[Exercise A]:
Please turn the entries below, from the start of the entries through the line containing "consciencia.", into a numbered list with blank lines omitted.
=-=-=
For Renaldo Hudson, art serves as a vehicle for truth-telling. He began to paint while he was on Illinois' death row to "escape" his harsh surroundings and the death sentence that had been imposed on him by the state. His paintings are illustrations of the hard truths that he believes the world needs to see. "Beauty can come from ashes," Hudson says, and his paintings reflect his unique lived experiences as a once condemned man who found his way to freedom.
Together, these works by Betts and Hudson invite viewers to consider who we are as a people and who we want to be by facing the truth and beauty in our past, present, and future.
Presented by the Reva and David Logan Center for the Arts, Pozen Center Human Rights Lab, and the Center for the Study of Race, Politics, and Culture at the University of Chicago.
The "Poet/Artist for the People" Practitioners-in-Residence Fellowships are supported in part by the Andrew W. Mellon Foundation's grant to the Centering Race Consortium (CRC), a collaboration between UChicago, Brown, Stanford, and Yale Universities.
ABOUT THE ARTISTS
Dr. Tara Betts is the author of Break the Habit, Arc & Hue, and the forthcoming Refuse to Disappear. In addition to working as an editor, a teaching artist, and a mentor for other writers, she has taught at several universities. She is the Inaugural Poet for the People Practitioner Fellow at The University of Chicago and founder of Whirlwind Learning Center. Betts is currently teaching poetry classes at DePaul University and Northwestern University.
Renaldo Hudson identifies as an artistic expressionist committed to ending mass incarceration. His art is reflective of the pain and the beauty of resisting the status quo. While on death row, Renaldo learned to express himself with oil and acrylic paints to escape the horrors of death row. Now that he is free, he makes art to expose the inhumanity of death by incarceration facing people with life sentences, also known as the other death penalty. Renaldo is the 2021 Artist for the People Practitioner Fellow with the Pozen Center Human Rights Lab and the Center for the Study of Race, Politics, and Culture. He is also the Education Director at the Illinois Prison Project.
=-=-=
[Exercise B]:
Reproduce word for word the stretch of the Betts and Hudson passage above that runs from "Renaldo Hudson identifies" through "Illinois Prison Project.".

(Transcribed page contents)
=-=-=
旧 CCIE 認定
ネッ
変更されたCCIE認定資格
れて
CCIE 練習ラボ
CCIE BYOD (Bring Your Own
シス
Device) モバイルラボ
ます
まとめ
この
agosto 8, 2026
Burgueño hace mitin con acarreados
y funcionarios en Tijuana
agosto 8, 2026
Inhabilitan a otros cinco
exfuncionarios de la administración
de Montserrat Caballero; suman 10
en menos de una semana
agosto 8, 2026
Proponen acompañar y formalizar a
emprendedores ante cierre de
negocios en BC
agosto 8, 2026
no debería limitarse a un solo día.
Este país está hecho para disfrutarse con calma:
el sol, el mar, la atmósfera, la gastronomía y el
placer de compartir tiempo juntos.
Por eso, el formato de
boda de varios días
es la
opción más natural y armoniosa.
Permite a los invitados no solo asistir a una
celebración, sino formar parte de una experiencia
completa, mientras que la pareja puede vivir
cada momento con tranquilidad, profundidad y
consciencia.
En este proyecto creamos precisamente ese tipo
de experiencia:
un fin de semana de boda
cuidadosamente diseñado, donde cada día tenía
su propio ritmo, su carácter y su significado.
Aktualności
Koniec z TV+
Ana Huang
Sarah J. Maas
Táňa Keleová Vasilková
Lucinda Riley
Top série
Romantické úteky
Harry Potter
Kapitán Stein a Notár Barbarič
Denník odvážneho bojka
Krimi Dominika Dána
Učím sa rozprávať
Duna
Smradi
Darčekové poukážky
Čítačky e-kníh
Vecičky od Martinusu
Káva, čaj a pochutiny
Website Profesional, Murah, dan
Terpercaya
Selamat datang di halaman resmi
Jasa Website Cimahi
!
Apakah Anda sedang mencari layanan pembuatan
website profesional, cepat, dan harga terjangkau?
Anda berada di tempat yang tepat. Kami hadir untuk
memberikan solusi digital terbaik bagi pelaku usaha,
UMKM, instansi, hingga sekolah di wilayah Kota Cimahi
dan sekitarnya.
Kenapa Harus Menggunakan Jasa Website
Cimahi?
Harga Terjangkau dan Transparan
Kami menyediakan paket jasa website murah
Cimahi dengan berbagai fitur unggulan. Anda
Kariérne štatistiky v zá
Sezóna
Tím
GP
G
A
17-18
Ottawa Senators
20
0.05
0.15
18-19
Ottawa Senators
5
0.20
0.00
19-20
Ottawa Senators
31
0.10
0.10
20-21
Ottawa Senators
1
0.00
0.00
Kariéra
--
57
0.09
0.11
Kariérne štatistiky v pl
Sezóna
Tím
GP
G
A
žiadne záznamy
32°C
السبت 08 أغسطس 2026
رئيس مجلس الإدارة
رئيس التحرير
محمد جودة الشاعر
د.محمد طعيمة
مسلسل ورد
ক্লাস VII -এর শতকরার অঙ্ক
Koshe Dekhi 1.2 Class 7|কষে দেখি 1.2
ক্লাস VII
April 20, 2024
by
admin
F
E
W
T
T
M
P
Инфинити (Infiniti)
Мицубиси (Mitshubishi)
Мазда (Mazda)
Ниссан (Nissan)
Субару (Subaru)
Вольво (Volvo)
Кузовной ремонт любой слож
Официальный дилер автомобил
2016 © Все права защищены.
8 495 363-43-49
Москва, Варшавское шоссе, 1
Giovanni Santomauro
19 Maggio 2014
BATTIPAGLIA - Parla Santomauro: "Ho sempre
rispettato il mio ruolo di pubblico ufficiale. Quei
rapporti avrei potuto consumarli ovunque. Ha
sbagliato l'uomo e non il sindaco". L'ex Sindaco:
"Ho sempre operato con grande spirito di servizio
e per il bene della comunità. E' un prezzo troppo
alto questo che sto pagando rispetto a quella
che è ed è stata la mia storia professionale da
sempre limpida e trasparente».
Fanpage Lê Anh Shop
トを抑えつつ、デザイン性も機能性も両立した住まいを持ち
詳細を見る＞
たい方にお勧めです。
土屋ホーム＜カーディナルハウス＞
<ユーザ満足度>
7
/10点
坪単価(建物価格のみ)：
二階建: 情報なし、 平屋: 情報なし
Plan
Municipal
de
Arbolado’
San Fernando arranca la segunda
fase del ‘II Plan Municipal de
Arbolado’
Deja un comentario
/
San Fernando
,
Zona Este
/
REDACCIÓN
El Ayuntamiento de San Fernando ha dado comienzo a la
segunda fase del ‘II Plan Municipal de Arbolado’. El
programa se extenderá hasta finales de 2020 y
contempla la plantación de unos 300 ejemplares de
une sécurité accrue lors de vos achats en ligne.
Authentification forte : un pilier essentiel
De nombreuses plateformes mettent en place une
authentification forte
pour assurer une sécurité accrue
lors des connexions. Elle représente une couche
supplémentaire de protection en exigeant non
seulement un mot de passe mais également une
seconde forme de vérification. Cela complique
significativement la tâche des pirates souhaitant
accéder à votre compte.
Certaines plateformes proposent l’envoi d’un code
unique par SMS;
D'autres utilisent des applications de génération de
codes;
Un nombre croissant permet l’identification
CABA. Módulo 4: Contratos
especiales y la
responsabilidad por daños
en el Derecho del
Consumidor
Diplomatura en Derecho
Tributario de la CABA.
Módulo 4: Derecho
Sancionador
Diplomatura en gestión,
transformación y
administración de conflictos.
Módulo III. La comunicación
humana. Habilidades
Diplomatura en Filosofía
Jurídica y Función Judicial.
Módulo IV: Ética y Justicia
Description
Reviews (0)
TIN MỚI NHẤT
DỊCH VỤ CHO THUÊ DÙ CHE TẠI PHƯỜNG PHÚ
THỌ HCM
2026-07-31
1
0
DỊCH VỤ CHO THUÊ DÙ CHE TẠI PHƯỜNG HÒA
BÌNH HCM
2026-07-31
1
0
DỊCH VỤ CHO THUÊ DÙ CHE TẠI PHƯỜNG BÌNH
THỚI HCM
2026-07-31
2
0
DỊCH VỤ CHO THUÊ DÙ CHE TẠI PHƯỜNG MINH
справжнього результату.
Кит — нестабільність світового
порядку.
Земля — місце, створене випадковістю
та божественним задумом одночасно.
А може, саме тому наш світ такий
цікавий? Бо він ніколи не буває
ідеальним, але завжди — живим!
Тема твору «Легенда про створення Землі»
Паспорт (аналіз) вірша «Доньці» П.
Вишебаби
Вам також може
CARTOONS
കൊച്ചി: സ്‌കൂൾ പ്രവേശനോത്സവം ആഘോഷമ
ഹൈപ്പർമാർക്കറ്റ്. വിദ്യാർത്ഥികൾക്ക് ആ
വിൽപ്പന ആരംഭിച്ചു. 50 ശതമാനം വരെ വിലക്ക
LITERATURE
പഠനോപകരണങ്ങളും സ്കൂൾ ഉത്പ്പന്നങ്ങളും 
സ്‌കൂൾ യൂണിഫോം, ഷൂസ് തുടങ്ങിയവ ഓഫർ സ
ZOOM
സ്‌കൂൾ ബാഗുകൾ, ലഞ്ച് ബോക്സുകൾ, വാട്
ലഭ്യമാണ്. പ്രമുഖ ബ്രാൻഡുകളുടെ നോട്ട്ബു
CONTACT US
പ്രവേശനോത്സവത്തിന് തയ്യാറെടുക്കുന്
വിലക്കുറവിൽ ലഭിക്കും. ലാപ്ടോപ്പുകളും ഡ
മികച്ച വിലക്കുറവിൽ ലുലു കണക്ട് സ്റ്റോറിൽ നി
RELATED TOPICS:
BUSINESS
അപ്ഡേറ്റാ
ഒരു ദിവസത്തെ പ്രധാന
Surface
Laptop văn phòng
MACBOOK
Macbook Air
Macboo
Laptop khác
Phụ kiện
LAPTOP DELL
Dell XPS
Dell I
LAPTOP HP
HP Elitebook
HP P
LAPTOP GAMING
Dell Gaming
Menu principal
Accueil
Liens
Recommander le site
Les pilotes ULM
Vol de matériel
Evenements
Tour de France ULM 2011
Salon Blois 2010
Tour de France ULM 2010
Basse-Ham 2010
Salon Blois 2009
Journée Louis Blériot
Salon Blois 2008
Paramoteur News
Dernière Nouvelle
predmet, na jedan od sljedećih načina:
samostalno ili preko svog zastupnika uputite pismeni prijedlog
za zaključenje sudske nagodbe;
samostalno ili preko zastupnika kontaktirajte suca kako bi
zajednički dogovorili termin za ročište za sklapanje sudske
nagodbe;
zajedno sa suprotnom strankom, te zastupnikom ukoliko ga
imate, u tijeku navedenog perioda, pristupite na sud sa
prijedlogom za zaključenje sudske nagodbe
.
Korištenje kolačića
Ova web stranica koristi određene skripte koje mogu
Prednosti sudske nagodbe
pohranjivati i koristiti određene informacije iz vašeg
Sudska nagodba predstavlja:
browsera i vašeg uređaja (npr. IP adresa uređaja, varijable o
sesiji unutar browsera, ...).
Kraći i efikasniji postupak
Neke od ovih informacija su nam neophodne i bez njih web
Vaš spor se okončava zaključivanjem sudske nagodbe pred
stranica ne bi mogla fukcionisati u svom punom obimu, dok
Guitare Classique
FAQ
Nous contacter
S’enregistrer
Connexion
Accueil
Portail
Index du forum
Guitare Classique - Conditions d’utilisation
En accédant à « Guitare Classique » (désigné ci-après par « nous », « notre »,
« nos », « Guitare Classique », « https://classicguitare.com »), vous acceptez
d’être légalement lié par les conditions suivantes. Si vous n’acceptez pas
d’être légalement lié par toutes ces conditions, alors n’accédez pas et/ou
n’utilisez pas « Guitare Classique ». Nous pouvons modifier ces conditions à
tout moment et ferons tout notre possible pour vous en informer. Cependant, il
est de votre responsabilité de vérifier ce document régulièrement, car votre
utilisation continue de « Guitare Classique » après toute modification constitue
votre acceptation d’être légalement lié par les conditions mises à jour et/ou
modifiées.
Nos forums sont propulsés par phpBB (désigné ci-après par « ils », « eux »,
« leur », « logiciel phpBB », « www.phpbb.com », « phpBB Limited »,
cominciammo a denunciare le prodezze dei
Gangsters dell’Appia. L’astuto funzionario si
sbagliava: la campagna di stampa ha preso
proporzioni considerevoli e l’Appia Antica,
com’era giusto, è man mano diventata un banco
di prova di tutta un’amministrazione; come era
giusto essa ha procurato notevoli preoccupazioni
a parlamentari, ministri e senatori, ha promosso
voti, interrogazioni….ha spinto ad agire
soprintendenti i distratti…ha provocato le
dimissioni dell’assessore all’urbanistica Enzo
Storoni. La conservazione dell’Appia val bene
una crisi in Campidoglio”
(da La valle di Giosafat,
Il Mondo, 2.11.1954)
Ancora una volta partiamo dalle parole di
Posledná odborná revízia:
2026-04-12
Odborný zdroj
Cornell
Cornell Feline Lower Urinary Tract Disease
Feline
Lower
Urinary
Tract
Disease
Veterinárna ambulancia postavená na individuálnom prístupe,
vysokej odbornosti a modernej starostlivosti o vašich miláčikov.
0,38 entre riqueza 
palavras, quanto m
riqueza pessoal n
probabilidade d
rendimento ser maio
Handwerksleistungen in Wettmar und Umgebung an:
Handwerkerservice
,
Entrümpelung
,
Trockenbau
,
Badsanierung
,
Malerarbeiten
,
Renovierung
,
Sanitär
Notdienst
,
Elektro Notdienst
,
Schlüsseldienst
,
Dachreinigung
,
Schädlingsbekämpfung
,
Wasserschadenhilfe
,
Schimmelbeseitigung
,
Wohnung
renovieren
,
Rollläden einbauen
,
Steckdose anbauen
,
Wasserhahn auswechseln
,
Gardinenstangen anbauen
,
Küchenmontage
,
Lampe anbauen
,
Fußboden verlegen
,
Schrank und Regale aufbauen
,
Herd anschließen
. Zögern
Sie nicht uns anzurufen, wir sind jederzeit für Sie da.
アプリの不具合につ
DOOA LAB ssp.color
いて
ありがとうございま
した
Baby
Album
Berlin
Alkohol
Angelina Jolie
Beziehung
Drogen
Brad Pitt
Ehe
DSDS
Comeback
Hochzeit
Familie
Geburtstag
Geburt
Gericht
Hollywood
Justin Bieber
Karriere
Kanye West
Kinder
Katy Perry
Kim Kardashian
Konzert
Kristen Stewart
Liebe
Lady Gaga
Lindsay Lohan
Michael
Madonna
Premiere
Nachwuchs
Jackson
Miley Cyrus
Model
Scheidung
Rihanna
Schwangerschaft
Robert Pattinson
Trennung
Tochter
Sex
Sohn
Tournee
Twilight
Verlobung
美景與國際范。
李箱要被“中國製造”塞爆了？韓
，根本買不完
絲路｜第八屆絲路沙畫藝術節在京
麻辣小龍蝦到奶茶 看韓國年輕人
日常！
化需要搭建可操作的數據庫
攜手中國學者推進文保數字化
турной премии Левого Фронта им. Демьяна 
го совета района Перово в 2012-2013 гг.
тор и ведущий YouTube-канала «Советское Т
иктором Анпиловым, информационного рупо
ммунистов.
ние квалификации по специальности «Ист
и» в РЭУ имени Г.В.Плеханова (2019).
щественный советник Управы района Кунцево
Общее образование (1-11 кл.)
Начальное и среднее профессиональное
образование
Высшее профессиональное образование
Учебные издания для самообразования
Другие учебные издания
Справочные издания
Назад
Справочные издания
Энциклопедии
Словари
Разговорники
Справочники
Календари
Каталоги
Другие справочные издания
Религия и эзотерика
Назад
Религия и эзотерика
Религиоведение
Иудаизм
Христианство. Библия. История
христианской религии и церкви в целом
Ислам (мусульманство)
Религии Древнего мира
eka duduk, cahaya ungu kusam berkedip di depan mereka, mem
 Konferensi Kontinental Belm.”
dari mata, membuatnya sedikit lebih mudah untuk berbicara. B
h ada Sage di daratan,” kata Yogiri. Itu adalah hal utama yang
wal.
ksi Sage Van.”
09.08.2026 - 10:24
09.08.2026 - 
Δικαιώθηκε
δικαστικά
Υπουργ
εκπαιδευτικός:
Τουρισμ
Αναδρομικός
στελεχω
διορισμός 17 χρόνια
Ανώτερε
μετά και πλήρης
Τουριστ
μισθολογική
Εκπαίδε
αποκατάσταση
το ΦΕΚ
=-=-=
[Task solution A]:
1. 旧 CCIE 認定
2. ネッ
3. 変更されたCCIE認定資格
4. れて
5. CCIE 練習ラボ
6. CCIE BYOD (Bring Your Own
7. シス
8. Device) モバイルラボ
9. ます
10. まとめ
11. この
12. agosto 8, 2026
13. Burgueño hace mitin con acarreados
14. y funcionarios en Tijuana
15. agosto 8, 2026
16. Inhabilitan a otros cinco
17. exfuncionarios de la administración
18. de Montserrat Caballero; suman 10
19. en menos de una semana
20. agosto 8, 2026
21. Proponen acompañar y formalizar a
22. emprendedores ante cierre de
23. negocios en BC
24. agosto 8, 2026
25. no debería limitarse a un solo día.
26. Este país está hecho para disfrutarse con calma:
27. el sol, el mar, la atmósfera, la gastronomía y el
28. placer de compartir tiempo juntos.
29. Por eso, el formato de
30. boda de varios días
31. es la
32. opción más natural y armoniosa.
33. Permite a los invitados no solo asistir a una
34. celebración, sino formar parte de una experiencia
35. completa, mientras que la pareja puede vivir
36. cada momento con tranquilidad, profundidad y
37. consciencia.

[Task solution B]:
Renaldo Hudson identifies as an artistic expressionist committed to ending mass incarceration. His art is reflective of the pain and the beauty of resisting the status quo. While on death row, Renaldo learned to express himself with oil and acrylic paints to escape the horrors of death row. Now that he is free, he makes art to expose the inhumanity of death by incarceration facing people with life sentences, also known as the other death penalty. Renaldo is the 2021 Artist for the People Practitioner Fellow with the Pozen Center Human Rights Lab and the Center for the Study of Race, Politics, and Culture. He is also the Education Director at the Illinois Prison Project.